- Leader: José Gregorio Briceño
- Founded: 1997 (original) 2012 (re-founded)
- Merged into: PSUV, 2007
- Headquarters: Monagas
- Ideology: Localism
- Political position: Centre

= MIGATO =

Political party in Venezuela

MIGATO (abbreviation of Movimiento Independiente Ganamos Todos, lit. 'Everybody Wins Independent Movement') is a political party in Venezuela.

Migato was founded in 1997 by José Gregorio Briceño, the mayor of Cedeño Municipality of Monagas State. "El gato" (the cat) is his nickname and "mi gato" means "my cat". At the 2000 Venezuelan parliamentary election, the party won 1 out of 165 seats in the National Assembly of Venezuela.
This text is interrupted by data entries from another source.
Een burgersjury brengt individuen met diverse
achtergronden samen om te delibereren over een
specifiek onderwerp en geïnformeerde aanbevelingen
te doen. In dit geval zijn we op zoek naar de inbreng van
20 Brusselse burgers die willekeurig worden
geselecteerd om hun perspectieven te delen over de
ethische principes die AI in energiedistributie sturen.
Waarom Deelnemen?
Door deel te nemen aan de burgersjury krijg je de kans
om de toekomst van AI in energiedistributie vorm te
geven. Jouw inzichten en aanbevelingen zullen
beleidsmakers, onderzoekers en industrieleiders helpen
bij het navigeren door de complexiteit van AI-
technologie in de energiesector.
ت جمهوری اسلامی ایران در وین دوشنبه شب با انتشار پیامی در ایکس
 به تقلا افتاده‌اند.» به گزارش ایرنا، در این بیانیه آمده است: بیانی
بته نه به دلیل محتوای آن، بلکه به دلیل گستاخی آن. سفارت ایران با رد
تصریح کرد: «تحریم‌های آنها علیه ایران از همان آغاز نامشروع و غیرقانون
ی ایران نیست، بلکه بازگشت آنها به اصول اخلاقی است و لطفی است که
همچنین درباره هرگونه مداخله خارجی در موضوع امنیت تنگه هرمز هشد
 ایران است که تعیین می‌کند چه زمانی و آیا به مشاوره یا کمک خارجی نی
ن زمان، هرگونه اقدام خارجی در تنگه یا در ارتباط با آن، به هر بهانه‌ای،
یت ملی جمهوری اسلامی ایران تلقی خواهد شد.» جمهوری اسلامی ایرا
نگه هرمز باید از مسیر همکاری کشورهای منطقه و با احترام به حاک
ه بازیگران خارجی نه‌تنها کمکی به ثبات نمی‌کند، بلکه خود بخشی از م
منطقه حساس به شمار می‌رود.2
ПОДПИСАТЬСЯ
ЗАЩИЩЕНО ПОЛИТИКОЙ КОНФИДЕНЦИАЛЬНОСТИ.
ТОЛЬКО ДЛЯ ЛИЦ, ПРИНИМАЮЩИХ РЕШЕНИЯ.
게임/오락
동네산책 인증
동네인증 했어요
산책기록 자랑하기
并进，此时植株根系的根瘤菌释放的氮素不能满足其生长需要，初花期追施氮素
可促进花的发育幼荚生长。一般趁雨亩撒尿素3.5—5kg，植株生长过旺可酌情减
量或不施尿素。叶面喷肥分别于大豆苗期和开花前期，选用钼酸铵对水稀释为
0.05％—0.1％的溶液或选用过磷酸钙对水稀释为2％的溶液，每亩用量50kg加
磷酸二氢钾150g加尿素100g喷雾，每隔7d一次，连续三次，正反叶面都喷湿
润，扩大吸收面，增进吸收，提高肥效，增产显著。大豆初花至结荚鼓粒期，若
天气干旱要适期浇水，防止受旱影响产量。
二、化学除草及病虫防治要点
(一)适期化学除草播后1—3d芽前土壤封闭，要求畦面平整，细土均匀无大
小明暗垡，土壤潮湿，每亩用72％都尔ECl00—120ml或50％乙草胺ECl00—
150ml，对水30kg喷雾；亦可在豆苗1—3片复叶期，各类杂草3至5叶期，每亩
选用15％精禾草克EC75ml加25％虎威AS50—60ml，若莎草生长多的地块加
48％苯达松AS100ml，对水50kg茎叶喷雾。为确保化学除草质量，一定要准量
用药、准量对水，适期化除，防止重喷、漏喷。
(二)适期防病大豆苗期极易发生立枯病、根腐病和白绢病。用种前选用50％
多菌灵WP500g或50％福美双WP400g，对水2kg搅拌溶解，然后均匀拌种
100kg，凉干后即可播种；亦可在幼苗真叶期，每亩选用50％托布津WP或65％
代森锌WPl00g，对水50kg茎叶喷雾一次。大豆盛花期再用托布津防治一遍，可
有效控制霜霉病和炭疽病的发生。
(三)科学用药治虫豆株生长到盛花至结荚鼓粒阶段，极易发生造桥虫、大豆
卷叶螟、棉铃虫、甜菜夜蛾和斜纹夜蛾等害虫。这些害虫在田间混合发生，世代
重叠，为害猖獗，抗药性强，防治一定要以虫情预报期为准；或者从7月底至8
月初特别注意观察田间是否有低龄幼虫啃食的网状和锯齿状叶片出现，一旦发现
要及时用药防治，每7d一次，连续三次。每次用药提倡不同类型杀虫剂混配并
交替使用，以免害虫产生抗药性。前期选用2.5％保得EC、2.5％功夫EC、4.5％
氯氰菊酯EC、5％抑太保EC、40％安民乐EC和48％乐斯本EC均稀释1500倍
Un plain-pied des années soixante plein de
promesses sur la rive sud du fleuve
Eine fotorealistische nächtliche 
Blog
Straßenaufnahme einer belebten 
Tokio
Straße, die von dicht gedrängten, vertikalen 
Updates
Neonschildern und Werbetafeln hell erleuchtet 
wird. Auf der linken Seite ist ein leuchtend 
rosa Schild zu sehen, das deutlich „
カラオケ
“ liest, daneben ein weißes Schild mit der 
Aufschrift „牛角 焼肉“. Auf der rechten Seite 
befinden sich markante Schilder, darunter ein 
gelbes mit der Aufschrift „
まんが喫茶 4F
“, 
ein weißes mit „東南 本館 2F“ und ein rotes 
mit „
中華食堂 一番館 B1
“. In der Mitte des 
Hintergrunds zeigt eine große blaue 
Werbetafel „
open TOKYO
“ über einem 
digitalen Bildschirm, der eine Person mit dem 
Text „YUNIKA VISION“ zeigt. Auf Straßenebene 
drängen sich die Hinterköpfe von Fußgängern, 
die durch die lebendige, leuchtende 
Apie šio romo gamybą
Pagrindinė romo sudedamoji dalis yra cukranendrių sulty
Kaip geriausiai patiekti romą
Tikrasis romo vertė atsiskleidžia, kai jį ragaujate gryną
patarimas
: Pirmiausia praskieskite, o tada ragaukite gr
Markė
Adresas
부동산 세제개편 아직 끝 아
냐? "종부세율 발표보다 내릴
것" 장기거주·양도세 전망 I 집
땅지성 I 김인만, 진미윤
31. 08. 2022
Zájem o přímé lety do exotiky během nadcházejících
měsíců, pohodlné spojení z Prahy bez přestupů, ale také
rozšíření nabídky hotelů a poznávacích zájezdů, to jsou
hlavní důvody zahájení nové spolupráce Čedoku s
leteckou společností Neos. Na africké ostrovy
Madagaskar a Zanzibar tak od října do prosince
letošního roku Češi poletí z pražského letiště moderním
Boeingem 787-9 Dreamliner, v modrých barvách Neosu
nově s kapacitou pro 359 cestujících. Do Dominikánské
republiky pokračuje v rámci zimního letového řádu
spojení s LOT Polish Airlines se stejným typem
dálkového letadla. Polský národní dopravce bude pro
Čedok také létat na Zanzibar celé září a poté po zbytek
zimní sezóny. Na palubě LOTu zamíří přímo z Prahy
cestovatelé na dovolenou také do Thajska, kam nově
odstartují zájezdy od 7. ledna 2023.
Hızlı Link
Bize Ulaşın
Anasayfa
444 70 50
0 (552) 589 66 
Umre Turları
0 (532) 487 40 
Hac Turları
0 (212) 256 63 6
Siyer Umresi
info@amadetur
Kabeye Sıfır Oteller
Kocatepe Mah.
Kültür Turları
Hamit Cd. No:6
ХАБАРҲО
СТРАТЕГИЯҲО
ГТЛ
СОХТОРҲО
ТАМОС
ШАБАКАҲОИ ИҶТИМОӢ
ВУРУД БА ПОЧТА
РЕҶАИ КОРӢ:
Briceño was elected as the governor of Monagas in 2004. The 2005 election gave it 1 National Assembly seat again. Though their influence was significant in Monagas, both victories were mainly due to the alliance with the Fifth Republic Movement, which was the party of the president Hugo Chávez. It merged into PSUV on 2007-10-20.

In March 2012, Briceño re-founded MIGATO when he was suspended by the PSUV over an oil spill in Monagas, which poisoned the water of the Guarapiche River that the PSUV leaders were claiming was safe to drink. Briceño supported the candidacy of Henrique Capriles in the 2012 Venezuelan presidential election.